**Your objective:** Format the lines of the listing as a numbered list, starting at the line that contains "right wrist: (428, 254, -26)" and ending at the end of the listing, leaving out any blank lines.
─── Supplied material
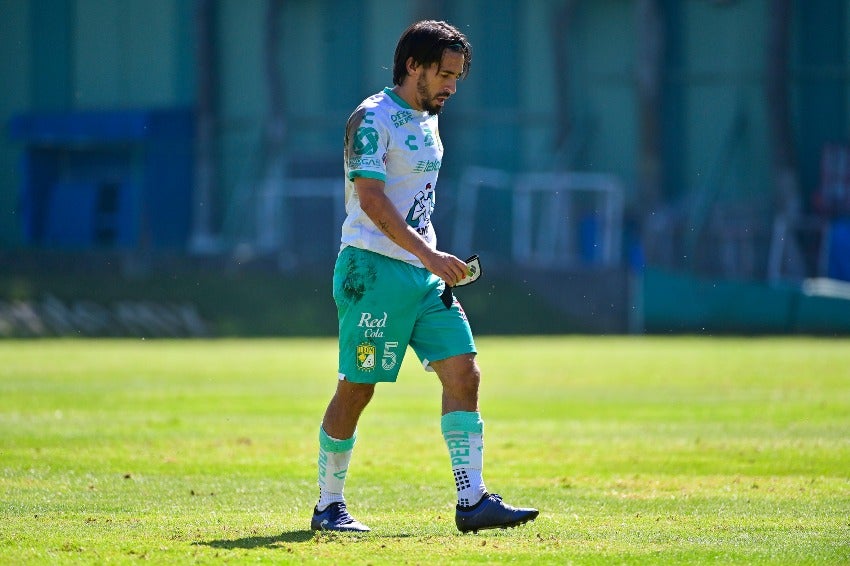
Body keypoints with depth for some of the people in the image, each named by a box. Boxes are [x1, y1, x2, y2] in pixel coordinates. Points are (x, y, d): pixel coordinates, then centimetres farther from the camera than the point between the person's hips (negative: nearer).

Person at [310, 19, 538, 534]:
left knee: (463, 373, -4)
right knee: (357, 388, -3)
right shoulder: (372, 119, -10)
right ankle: (328, 506, 9)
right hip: (374, 272, -8)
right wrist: (428, 254, -26)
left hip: (424, 274, 8)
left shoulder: (428, 119, 17)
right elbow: (370, 198, -20)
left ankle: (473, 501, -5)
──────
**Solved exercise:**
1. right wrist: (428, 254, -26)
2. left hip: (424, 274, 8)
3. left shoulder: (428, 119, 17)
4. right elbow: (370, 198, -20)
5. left ankle: (473, 501, -5)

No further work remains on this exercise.